“Racing to War” is on at the National Museum of the Royal Navy at the Portsmouth dockyards from April 2014 to January 2015.

A gun, a boat and a sledge don’t sound much like artefacts that shaped history. But an exhibition in Portsmouth, “Racing to War”, has chosen objects that, “tell an astonishing history over the century of greatest change,” according to curator Matthew Sheldon. Stephanie Strong raced down to see three stand-out exhibits: the gun that fired the first shot of World War I; a genuine Cockleshell Heroes canoe; and the sledge that rescued Scott off the Antarctic.

The Cockleshell Heroes canoe

A classic David vs. Goliath tale is the story of the ten Portsmouth born-and-bred Cockleshell heroes, who, armed only with canoes and mines, shortened the war by six months according to Winston Churchill.

Their mission was to plant limpet mines on the German ships docked at Bordeaux in the dead of night. The perilous work meant risking everything, and being protected by nothing. This was no training exercise and the dangers of being shot, blown up or captured were all too real.

The ten young Marines managed to destroy four ships and caused damage to multiple others, changing the course of the war forever.

Of the ten, only two survived and escaped into Spain. Two died of hypothermia and the other six were captured by the Germans.

Their courage put Portsmouth on the map of World War II heroes forever, and their canoe on the wall of the Royal Naval Museum in Portsmouth.

The sledge that rescued Captain Scott

A thousand miles of icy waste is a long way to travel in a sledge to find a dead man. But the body in question was no ordinary man. It was the dead body of world-famous Antarctic explorer Captain Scott.

Captain Robert Scott had not been successful in his expedition to be the first to reach the South Pole in the Antarctic. Finding the Norwegian explorer Roald Amundsen had got there first, crushed by defeat, Scott’s team could fight the cold no longer.

But Petty Officer Thomas Williamson was not to know this when he set out to look for him. Perhaps it was the bond of brotherhood that helped him locate a body in an icy wilderness the size of Australia; or perhaps it was just pure instinct.

The Antarctic does not hold back. 1018 miles is a long way to travel with only wooden slats to move you in temperatures of minus 50. When the ponies did not survive the cold, they replaced them with dogs. When the dogs were exhausted, they used sails.

Williamson was the first person to enter the tent on 12th November. Lifting the flap, he found the frozen bodies of Scott’s team in exactly the same state in which they had died 10 months before.

The bodies were within miles of the South Pole, which they arrived at on the 17th January 1912.

Scott may have failed in being the first to the South Pole, but Williamson had been successful in finding the lost heroes.
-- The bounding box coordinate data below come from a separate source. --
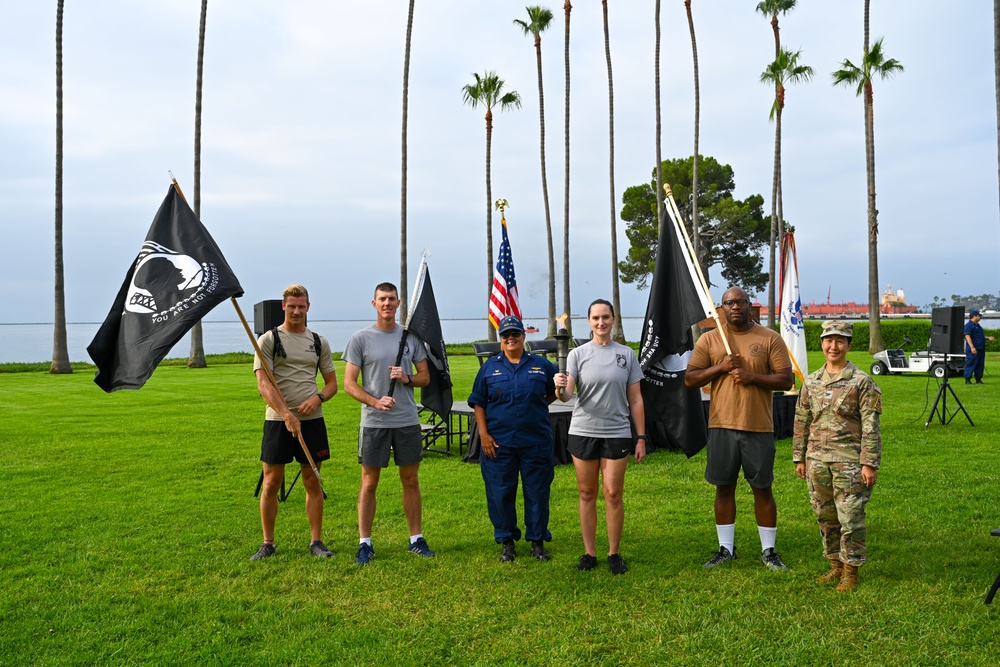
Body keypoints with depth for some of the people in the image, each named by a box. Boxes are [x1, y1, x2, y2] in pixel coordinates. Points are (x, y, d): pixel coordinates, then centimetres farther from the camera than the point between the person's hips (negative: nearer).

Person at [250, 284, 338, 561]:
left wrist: (317, 398, -9)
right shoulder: (268, 339, -1)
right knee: (271, 483, 3)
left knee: (313, 482, 7)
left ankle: (316, 541, 16)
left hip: (312, 420, 3)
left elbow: (332, 383, 13)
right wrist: (287, 415, -23)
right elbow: (264, 385, -11)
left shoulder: (319, 342, 10)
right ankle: (268, 543, 16)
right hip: (277, 420, -2)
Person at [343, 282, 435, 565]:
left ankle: (416, 539, 21)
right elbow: (349, 384, -5)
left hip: (408, 421, 3)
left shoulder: (411, 337, 6)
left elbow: (425, 376, 11)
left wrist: (407, 379, -11)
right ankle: (365, 543, 14)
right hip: (374, 422, -3)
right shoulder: (360, 339, -3)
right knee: (369, 483, 4)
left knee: (411, 480, 10)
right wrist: (375, 401, -20)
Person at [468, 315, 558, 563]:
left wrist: (536, 408, 6)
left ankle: (537, 541, 20)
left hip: (536, 442, 0)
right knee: (500, 493, 5)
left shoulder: (541, 365, 4)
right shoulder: (490, 367, 4)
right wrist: (483, 434, -4)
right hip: (498, 442, 0)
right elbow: (478, 403, 4)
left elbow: (555, 392, 17)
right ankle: (507, 542, 20)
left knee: (537, 492, 6)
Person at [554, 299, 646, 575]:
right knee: (587, 493, 7)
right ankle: (589, 553, 18)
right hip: (583, 432, 0)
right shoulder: (578, 354, 2)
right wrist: (559, 388, -32)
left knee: (613, 494, 0)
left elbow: (635, 399, 8)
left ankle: (614, 553, 14)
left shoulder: (626, 354, 5)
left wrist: (641, 437, 4)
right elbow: (567, 395, -8)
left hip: (617, 433, 0)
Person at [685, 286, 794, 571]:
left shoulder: (770, 338, 1)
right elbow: (689, 379, 1)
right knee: (724, 488, 9)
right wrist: (720, 367, -12)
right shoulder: (709, 339, 5)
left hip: (759, 427, -1)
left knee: (762, 489, 6)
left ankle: (768, 551, 20)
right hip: (722, 425, 2)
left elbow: (786, 379, -3)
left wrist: (752, 376, -16)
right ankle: (726, 549, 22)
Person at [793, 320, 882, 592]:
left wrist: (869, 463, -13)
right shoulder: (811, 382, 9)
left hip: (849, 461, -5)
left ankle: (851, 570, 14)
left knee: (850, 518, 0)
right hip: (817, 460, 5)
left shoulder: (862, 382, -6)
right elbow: (801, 422, 13)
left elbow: (871, 426, -8)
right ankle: (835, 565, 27)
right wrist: (799, 457, 11)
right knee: (825, 516, 13)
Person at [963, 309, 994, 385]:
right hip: (973, 350, -9)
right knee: (971, 364, -6)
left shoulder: (977, 325, 20)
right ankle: (967, 379, -1)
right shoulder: (969, 325, -10)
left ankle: (978, 379, 15)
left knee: (980, 365, 10)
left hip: (980, 349, 10)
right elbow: (967, 336, -19)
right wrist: (972, 347, -26)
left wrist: (988, 338, 15)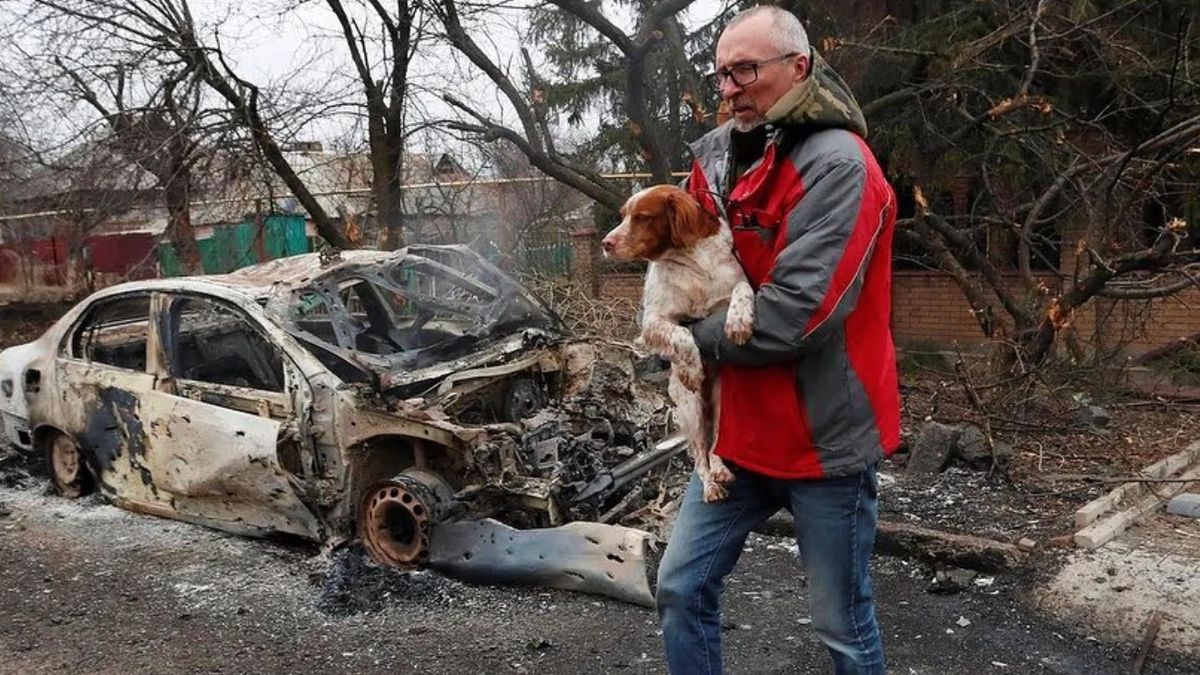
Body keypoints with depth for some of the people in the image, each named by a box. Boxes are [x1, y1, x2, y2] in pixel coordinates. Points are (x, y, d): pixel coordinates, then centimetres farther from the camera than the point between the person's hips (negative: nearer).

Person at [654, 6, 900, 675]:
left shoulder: (838, 164, -18)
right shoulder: (720, 154, 6)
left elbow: (790, 315, -25)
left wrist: (695, 338, -10)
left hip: (824, 434, -7)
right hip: (741, 426, 7)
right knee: (683, 587, 11)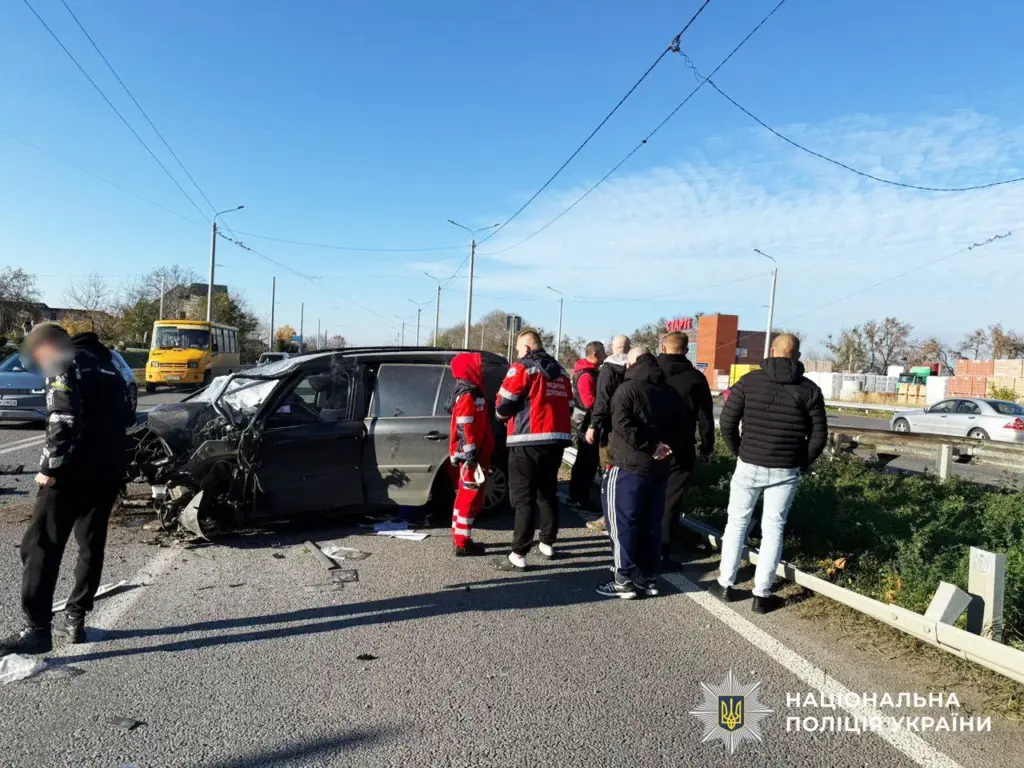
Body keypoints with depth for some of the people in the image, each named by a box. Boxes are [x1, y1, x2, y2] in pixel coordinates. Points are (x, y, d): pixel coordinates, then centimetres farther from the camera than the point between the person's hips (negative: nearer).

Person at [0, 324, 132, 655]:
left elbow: (64, 420, -19)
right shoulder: (107, 367, 19)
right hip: (109, 471, 8)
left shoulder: (64, 366, -7)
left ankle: (37, 629, -5)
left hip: (75, 470, -8)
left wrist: (49, 467, -14)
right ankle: (75, 618, 23)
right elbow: (125, 417, 20)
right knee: (91, 544, 16)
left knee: (41, 546, -3)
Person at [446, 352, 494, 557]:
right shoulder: (467, 396, -16)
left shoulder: (472, 393, 16)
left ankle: (459, 538, 26)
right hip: (471, 458, -10)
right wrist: (470, 458, -24)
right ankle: (462, 544, 1)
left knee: (465, 497, 16)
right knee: (470, 499, -5)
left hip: (477, 455, 10)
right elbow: (464, 431, -22)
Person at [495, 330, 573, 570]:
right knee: (548, 493, 19)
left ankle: (518, 555, -5)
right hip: (557, 439, 7)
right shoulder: (560, 372, 15)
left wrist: (505, 414, 13)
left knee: (523, 498, -5)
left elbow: (504, 405, -7)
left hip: (528, 441, -7)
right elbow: (567, 405, 14)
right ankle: (548, 543, 26)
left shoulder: (522, 368, -6)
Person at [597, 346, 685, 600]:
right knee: (651, 524, 12)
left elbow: (623, 425, -22)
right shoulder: (671, 393, 12)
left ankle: (625, 579, 2)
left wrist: (650, 445, -17)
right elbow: (680, 429, 9)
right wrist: (667, 446, -3)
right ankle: (648, 578, 18)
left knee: (622, 522, 1)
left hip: (629, 466, -7)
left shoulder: (628, 388, -10)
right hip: (659, 468, 7)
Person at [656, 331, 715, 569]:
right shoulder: (696, 378, -2)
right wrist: (706, 447, 10)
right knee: (671, 503, 3)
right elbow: (705, 417, -1)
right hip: (680, 450, -2)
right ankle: (663, 555, 4)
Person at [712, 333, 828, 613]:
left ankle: (726, 585, 18)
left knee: (737, 523, 13)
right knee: (773, 529, 8)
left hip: (749, 465, 0)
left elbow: (727, 422, -5)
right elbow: (819, 435, -1)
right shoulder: (809, 389, -1)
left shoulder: (749, 381, -3)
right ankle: (762, 595, 12)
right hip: (785, 471, 0)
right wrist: (802, 463, 12)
Only the sledge now survives, taking pride of place on the wall of the Racing to War exhibition.

The Gun That Launched A Thousand Ships

Standing back and peering up the metal gunwale of the giant gun at the National Museum of the Royal Navy, it is almost possible to see the smoke rising from the end of the barrel.

It is the middle of a grey weekday afternoon and Patricia Fish, the museum guide, has led me round the end of the two-metre long ship-gun that stood at the front of the HMS Carolyn destroyer in World War I to show me where two men stood to steer it.

So what made those men trigger four years of bloodshed? I ask. Did they slip? She smiles then frowns, “Unfortunately not,” she said.

On 5th August 1914, in the early hours of an August morning, the HMS Carolyn military destroyer was cruising the waters of the Baltic Sea. War had been declared at 11pm the night before but as yet was still only a theory. All was still calm off the European coast, and there was no sign of any conflict.

As The HMS Carolyn cruised gently past a passenger ship on the outskirts of Holland waters the British Captain’s stomach lurched. In making the order, he did not flinch, even though it signalled no return. Four successful hits pounded against the passenger ship. As the British navy desperately shouted from the loudspeaker to surrender, the ship was scuttled by its captain and sank before the eyes of the shaking officers.

What had looked at first like an innocent cruise ship, taking tourists from Holland to Germany, had been anything but. The HMS Carolyn had accidentally stumbled across a German mine-layer, caught in the act of planting bombs in Amsterdam waters.

Four more years of bloody combat continued for the officers on board, in a war that was to change the shape of the world as they knew it.

For those who care to tread lightly around how a moment’s peace can become a dance with death, the gun is a potent reminder of how every war begins with just one shot.